Source records →
"""
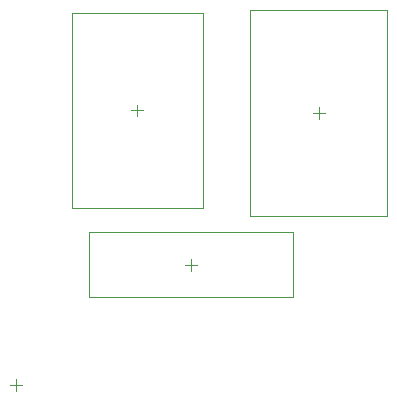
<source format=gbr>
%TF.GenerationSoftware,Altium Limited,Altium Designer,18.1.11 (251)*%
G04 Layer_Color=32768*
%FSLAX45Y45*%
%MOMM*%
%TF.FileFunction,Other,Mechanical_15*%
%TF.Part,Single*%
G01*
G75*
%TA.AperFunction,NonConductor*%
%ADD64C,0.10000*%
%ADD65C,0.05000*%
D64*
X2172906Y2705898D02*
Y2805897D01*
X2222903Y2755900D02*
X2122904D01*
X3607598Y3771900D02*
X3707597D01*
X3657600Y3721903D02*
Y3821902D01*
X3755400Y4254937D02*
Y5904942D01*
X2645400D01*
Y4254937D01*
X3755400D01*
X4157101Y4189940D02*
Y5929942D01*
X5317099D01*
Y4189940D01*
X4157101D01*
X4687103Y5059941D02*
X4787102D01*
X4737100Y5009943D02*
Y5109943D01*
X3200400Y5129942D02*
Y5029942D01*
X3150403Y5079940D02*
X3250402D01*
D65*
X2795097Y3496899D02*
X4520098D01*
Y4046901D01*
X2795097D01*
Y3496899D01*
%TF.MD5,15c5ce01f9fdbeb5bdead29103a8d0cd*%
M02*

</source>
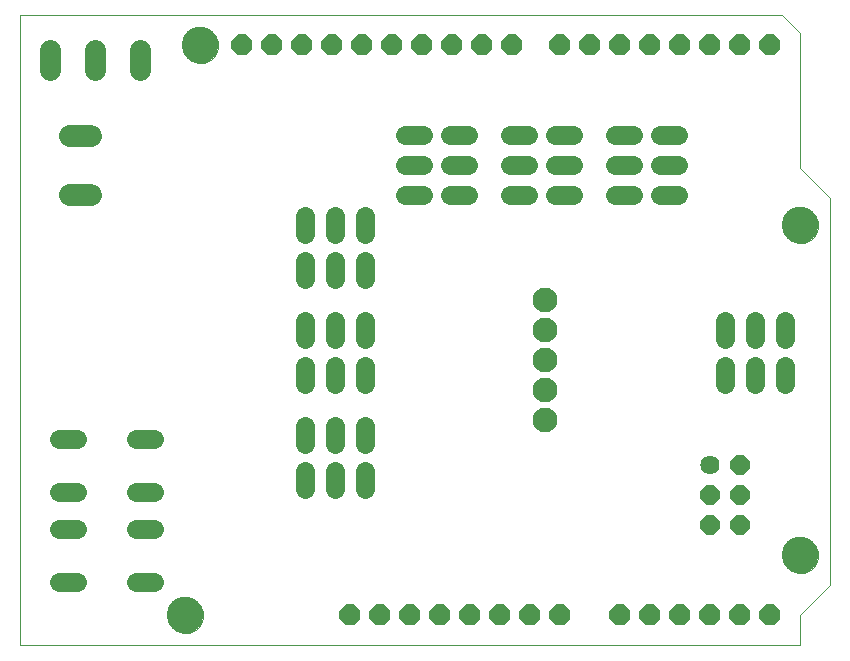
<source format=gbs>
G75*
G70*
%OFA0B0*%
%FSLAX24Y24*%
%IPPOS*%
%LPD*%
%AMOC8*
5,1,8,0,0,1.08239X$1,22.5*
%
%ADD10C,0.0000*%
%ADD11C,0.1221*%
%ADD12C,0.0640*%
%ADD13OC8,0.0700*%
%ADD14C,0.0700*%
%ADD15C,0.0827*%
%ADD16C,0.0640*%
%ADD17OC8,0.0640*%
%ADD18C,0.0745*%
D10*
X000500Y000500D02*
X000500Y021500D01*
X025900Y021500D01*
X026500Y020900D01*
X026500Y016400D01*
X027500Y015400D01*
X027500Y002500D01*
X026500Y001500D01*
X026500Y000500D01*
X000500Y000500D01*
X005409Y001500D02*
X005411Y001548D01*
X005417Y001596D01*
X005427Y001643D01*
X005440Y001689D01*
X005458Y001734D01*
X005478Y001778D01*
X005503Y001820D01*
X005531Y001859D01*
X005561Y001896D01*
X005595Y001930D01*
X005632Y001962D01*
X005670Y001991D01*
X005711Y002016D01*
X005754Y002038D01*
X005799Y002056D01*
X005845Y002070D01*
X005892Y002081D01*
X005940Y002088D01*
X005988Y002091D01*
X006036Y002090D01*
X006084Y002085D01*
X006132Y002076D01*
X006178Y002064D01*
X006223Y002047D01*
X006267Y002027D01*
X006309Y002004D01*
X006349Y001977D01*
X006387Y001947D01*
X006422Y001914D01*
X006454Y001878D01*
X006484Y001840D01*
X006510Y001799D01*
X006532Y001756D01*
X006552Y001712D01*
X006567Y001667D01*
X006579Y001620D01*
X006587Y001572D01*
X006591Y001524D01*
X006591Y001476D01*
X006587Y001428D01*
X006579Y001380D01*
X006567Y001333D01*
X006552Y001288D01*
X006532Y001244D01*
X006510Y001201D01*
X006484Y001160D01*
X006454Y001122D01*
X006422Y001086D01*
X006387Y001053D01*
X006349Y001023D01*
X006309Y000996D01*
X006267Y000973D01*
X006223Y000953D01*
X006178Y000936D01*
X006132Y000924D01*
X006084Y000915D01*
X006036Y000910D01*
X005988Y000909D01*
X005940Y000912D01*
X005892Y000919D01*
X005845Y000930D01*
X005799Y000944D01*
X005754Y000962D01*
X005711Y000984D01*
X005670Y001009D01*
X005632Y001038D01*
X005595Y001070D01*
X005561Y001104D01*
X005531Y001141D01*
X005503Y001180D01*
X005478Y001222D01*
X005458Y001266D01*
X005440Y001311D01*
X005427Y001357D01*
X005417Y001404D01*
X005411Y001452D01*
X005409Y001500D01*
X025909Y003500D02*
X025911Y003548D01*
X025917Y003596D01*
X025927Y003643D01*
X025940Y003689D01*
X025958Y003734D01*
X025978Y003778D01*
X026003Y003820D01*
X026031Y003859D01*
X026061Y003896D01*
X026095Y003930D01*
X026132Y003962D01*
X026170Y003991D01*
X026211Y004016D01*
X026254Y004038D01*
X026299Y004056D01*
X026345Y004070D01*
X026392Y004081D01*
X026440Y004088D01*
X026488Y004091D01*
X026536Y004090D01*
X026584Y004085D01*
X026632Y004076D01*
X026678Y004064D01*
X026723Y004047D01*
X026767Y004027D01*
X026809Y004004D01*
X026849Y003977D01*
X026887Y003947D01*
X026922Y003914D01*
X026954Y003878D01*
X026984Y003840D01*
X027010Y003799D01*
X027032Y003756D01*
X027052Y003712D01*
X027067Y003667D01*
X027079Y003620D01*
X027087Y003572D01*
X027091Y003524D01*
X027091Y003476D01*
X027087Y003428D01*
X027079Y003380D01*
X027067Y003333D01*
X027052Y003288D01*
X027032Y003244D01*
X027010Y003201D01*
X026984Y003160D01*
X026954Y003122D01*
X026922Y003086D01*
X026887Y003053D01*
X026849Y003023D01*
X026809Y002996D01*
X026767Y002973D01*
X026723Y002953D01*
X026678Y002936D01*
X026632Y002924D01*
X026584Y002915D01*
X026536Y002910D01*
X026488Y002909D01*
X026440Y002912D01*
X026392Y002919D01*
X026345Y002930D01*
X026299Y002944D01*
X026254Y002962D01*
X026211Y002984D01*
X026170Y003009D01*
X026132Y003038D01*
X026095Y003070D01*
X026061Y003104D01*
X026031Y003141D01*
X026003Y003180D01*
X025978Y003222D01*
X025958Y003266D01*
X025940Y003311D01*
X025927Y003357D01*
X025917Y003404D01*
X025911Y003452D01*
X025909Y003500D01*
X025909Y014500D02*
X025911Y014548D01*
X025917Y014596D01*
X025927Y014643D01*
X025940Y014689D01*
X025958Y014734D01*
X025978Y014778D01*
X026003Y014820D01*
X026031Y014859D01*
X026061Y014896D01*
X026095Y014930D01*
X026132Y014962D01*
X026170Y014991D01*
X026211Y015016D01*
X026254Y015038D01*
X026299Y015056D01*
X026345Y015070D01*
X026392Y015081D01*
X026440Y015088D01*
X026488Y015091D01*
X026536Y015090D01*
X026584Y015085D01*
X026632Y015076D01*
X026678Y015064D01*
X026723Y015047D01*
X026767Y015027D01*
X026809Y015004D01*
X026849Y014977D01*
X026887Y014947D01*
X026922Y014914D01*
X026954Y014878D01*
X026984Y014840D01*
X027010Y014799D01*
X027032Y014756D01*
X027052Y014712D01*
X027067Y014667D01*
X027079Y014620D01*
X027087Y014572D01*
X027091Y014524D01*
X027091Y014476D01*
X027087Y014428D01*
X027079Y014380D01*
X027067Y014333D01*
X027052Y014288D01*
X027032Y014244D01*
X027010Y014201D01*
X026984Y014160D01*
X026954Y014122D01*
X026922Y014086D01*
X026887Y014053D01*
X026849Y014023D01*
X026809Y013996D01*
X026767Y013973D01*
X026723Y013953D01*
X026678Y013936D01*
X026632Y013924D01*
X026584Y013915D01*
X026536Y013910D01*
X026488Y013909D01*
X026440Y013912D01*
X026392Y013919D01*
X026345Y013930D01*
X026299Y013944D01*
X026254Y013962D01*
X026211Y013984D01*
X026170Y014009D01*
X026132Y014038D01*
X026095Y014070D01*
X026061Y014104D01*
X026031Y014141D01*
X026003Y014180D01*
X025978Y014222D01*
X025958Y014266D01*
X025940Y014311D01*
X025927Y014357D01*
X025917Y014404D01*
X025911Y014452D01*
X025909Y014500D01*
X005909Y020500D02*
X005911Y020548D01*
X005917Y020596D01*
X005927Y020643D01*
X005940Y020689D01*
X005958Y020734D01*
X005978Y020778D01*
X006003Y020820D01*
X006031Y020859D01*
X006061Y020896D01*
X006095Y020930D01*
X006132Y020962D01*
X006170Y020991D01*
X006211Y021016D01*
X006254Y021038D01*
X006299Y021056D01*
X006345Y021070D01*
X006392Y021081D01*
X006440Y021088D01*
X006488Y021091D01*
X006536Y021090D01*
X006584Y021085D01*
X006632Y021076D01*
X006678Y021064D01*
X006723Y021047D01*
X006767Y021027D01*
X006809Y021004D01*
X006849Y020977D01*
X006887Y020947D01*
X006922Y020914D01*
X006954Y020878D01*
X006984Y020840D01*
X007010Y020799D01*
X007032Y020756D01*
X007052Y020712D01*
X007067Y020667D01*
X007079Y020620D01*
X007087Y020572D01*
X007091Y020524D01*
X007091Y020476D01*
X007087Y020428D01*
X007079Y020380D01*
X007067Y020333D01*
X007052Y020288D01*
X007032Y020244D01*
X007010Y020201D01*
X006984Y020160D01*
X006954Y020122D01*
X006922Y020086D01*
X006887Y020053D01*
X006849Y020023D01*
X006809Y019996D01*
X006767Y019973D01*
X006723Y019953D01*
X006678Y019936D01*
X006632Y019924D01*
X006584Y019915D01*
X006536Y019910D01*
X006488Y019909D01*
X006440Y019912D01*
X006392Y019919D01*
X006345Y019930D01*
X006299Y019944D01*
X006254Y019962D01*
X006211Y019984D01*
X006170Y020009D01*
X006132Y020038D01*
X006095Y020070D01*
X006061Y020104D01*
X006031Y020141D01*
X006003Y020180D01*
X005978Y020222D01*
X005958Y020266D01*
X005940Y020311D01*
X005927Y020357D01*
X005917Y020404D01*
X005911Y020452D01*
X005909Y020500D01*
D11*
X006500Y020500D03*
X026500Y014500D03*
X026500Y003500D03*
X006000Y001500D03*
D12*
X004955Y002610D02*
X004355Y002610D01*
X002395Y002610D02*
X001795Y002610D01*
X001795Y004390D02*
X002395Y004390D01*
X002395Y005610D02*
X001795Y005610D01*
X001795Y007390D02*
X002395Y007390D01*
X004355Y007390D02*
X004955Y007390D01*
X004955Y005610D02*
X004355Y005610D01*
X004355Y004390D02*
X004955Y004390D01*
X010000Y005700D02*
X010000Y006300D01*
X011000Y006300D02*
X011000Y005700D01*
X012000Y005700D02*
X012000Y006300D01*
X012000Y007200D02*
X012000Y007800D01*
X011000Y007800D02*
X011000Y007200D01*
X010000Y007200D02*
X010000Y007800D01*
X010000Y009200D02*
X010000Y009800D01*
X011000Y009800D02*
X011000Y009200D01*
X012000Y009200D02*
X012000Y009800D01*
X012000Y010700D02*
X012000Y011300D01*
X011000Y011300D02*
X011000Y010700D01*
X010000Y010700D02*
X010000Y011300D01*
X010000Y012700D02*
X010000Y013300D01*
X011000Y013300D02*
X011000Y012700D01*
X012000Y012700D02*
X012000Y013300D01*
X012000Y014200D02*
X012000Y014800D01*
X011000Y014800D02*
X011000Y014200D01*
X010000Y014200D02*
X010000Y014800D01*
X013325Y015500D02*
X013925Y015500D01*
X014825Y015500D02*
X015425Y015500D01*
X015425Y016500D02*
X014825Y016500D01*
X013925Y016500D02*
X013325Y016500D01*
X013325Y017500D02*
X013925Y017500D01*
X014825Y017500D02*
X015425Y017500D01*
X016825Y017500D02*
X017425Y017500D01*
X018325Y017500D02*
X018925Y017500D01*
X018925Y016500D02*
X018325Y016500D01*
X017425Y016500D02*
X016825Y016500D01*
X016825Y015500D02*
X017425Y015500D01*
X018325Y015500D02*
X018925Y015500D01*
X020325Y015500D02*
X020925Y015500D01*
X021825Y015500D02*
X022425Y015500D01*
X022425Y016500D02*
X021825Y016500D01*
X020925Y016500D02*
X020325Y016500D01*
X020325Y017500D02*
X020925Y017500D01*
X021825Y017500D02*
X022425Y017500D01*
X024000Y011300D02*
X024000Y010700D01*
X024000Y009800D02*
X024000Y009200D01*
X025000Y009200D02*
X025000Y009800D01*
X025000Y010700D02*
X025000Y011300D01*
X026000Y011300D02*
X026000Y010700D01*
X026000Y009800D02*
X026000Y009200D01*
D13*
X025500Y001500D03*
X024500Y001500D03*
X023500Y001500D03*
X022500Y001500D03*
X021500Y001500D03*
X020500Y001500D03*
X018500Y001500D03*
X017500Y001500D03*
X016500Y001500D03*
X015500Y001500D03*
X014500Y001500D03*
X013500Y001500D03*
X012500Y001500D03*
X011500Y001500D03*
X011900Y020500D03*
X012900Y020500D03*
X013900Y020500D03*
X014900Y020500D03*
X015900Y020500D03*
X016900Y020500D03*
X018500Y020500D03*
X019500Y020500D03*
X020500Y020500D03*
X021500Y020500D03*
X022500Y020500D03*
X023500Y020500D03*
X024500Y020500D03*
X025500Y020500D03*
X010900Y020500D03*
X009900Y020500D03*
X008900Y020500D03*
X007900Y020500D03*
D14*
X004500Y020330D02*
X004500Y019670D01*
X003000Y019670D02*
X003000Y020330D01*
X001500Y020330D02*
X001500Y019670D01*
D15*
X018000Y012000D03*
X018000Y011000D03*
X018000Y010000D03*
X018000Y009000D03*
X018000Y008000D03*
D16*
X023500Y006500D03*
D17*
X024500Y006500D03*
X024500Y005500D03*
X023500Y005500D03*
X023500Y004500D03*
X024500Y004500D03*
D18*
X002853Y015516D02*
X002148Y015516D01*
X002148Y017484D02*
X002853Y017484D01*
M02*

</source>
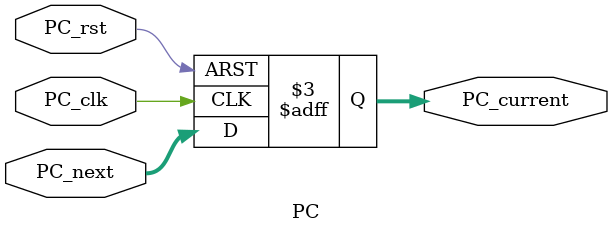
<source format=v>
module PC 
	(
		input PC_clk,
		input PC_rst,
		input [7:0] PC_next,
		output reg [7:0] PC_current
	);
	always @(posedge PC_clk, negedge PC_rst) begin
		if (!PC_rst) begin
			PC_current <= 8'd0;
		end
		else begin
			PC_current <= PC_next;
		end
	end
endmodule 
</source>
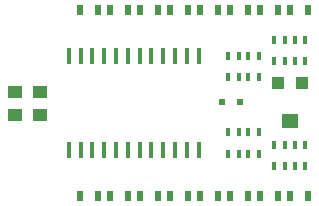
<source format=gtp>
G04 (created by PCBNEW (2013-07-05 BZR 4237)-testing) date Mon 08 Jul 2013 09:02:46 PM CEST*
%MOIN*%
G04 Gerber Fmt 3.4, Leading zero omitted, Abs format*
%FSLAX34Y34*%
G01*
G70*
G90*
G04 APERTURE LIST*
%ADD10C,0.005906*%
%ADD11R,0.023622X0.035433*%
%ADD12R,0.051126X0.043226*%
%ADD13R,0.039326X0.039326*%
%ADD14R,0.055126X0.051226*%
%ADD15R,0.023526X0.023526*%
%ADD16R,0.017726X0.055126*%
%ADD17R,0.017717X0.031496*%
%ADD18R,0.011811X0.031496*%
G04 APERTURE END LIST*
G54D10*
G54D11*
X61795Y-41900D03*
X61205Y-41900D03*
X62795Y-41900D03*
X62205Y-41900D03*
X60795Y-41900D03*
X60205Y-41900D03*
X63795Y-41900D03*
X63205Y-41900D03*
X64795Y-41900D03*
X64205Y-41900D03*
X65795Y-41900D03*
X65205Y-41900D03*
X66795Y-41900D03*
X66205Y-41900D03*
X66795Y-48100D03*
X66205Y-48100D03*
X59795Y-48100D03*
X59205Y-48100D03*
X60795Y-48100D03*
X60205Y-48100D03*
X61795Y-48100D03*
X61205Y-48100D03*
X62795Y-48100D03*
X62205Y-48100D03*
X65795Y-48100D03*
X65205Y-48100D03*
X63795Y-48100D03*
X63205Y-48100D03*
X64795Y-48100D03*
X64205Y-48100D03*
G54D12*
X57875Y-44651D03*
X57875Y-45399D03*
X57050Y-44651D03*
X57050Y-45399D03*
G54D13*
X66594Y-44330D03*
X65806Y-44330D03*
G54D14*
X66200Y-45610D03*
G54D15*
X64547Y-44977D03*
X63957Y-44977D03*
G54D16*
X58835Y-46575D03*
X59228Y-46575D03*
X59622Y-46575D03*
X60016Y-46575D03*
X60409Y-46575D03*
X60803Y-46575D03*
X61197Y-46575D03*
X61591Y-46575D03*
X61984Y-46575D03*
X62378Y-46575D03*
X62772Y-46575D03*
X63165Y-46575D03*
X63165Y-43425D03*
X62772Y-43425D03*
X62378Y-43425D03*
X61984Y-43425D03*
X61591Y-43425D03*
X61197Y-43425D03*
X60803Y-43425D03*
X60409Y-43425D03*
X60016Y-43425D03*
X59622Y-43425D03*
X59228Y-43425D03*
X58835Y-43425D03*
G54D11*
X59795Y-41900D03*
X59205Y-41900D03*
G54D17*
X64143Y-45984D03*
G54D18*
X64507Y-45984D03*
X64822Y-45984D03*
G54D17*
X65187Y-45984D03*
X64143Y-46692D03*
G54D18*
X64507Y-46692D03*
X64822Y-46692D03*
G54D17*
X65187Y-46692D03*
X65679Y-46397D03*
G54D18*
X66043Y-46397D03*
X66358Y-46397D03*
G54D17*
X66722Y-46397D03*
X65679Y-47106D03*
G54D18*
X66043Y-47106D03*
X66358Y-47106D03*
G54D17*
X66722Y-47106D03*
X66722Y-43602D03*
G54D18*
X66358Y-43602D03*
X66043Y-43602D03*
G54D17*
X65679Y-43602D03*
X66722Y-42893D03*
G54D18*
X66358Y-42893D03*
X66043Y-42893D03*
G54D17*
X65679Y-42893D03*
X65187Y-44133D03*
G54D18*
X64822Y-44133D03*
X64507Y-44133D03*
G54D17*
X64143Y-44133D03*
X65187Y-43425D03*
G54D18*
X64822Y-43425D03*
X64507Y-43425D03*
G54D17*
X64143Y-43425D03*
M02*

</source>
"""
Pull each line holding "format" out of the listing.

<source format=gbr>
<source format=gbs>
<source format=v>
<source format=gtp>
G04 Gerber Fmt 3.4, Leading zero omitted, Abs format*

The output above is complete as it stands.